Did any of you see this opinion piece from the August 26, 2016 Wall Street Journal? I'd be interested in hearing your comments about it.
I'm posting this here as a public service to my fellow Detroiters & ex-pats under the laws of Fair Use and not reproduced for profit. Blah blah blah blah. If Lowell says I can't do it, I'm sure he'll tell me.
How Detroit Can Liberate Its ‘Extreme Rebels’
Boost job growth in the Motor City by rolling back occupational licensing laws.
Jarrett Skorup and Jacob Weaver
Aug. 26, 2016 5:38 p.m. ET
Detroit’s motto is Speramus Meliora; Resurget Cineribus—We hope for better things; It will rise from the ashes.
This slogan now seems more appropriate than ever, as local leaders try to bring the economy back from the brink, three years after Detroit became the largest U.S. city ever to file for bankruptcy.
Mayor Mike Duggan, a Democrat, has signaled that he wants to encourage business and entrepreneurship. He says he is “betting big on small business,” while setting up job fairs and grants for small companies. Speaking to a group of young entrepreneurs in June, Mr. Duggan said that only “extreme rebels come to Detroit.” Departing from his city’s often hostile rhetoric toward business represents a positive change, but Detroit still has a long way to go.
An easy, no-cost way to boost job growth would be to roll back unfair and arbitrary occupational-licensing laws. Such rules mandate that potential workers and entrepreneurs undergo training, take classes and exams, and pay fees to hold a particular job or provide a service. Detroit currently requires licenses for at least 60 occupations. Since the state of Michigan already obligates workers to earn licenses for about half of these jobs, Motor City workers licensed by the state have to pay additional fees and meet another set of requirements to work.

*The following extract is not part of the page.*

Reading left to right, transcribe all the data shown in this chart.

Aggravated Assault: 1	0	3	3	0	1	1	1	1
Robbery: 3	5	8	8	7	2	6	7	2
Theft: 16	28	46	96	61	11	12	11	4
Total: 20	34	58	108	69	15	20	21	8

Consider the contractor who installs and repairs elevators. Getting a state license to work in that field requires passing a state-imposed test and paying a $200 fee. Anyone who wants to practice that trade in Detroit must pay the city an extra $142 in fees and pass another oral and written test, which cost an additional $176. This means that it costs $318 more to be an elevator contractor in Detroit than anywhere else in Michigan. Plumbers, electricians, fire-alarm technicians, welders and other workers face even more obstacles to work in Detroit.
Worse than the financial burden is the extra time and energy needed to comply with the city requirements. Why would a contractor who could find a job elsewhere deal with the trouble of doing business in Detroit? And whom do these redundant requirements benefit? It’s not as if Motown residents are boasting to their friends that they have the safest elevators in Michigan.
Detroit also licenses many professions that the state and the rest of the municipalities in Michigan do not. Furniture movers and auctioneers all need licenses, as do batting-cage operators and even more obscure professions like animal-hide haulers. Is moving safer and more pleasant in the city? Are auction attendees there more satisfied? Do animal hides get transported in a more efficient way? Does it even matter?
Research shows that these barriers restrict job growth and provide no measurable health or safety benefits to the public. Morris Kleiner of the University of Minnesota concludes in a 2015 Brookings Institution paper that licensing requirements cost consumers more than $200 billion and result in up to 2.85 million fewer jobs. As the economic damage becomes more clear, Mr. Kleiner has found allies in groups as ideologically distinct as the Cato Institute and President Obama’s Council of Economic Advisers.
Worse, occupational-licensure regimes disproportionately harm people with low incomes. A study this year from the Mercatus Center shows that entry-level regulations, especially occupational-licensing requirements, contribute to income inequality. That’s because occupational licensing raises the costs of goods and makes it harder for less well-off Americans to find and maintain steady employment. State and federal work rules already contribute to this phenomenon, and Detroit makes it harder still. If the city wants to revitalize its economy, it should cut back most of its occupational-licensure requirements.
In the past few years, a bipartisan group of Michigan state legislators has passed laws to remove licensing requirements for seven professions. With the support of Gov. Rick Snyder, these advances surpass the reforms in every other state combined. Detroit, at the very least, should lower its licensing burden to be equal to state laws. These simple changes would help the city continue to rise from the ashes.
Mr. Skorup is a policy analyst at the Mackinac Center for Public Policy in Midland, Mich., where Mr. Weaver is a research intern.